Checkit allows you to determine whether the checksum is 'read only'
or 'read write', using the -d and -u options.  A 'read only' checksum
will not be updated, unless the '-o' overwrite option is used.  This
way, the checksum is not inadvertantly updated when rerunning checkit
over it.  A 'read write' checksum can be updated, and can be used in
those cases where you want to rerun checkit over the file, and
recompute the checksum because of intended changes.  For the most 
part, checkit is intended for files you want to remain static,
such as your precious family photos and movies, archives and such.



OPERATION:
----------

checkit [OPTION] [FILE]

Options:

-V	Print licence
-s	Calcuates and stores the checksum.
-c	Check file against stored checksum.
-v	Verbose.  Print more information.
-p	Display CRC64 checksum.
-x	Remove stored checksum.  This simply deletes the extended
attribute.
-o	Overwite existing checksum.  By default, checkit does not
overwrite an existing checkum.	This option allows you to update the
checksum, should the file be deliberately altered).
-r	Recurse through subdirectories.
-e	Export CRC to a hidden file.
-i	Import CRC from a hidden file.
-d	Disallow updating of CRC on this file
(for files you do not intend to change)
-u	Allow CRC on this file to be updated (for files you intend
to change)
[FILE] can include wildcards.

Examples:

checkit -s -o picture.jpg	;Calculates checksum of picture.jpg and
overwrites old CRC64
checkit -s -r .			;Processes current directory and all
sub-directories and files.
checkit -c -r pictures/		;Check the enture pictures
directory. Checkit will report whether all files are OK or not.

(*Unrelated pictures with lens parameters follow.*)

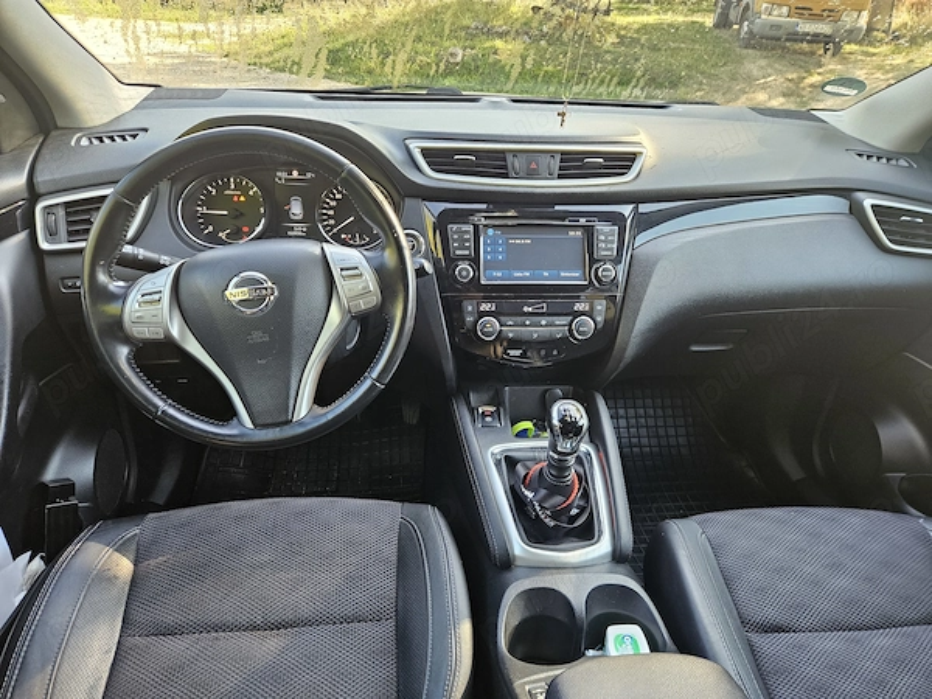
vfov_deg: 58.9
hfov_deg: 73.9
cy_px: 350
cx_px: 466
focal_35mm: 23
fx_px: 619
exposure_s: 1/100
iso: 160
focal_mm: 5.4
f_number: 1.8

checkit \-d  dissertation.txt	;Sets the CRC as read only.
Checkit will NOT update the CRC if you try to store the checksum again.

checkit \-u dissertation.txt	;Setc the CRC as read write.
Checkit will update the checksum if you run it with the -s option.

LIMITATIONS:
------------

As checkit doesn't repair files, you need to ensure that you have backups
of important data.  Checkit by default stores the CRC in an extended
attribute.

This attribute won't be transferred when copying to a filesystem which
doesn't support extended attributes, or archived using an archiver which
doesn't store them.  Note that some file managers may not copy extended
attributes by default.	You should export the checksums to a hidden
file using the -e option beforehand if using an archiver or copying to
a filesystem which does not support extended attributes.

Checkit cannot detect changes and recompute the checksum without being run
manually, because it doesn't run in the background.  While having a 'checkit'
daemon, which can automatically update the checksum should the file be
changed is potentially useful, this is better done by migrating to BTRFS
or ZFS, which handles this more efficiently than checkit ever could.

TODO:
-----

* Intergration with file managers.

CRC64 routine.

The checksum routine is the crc-64-jones created by Salvatore Sanfilippo.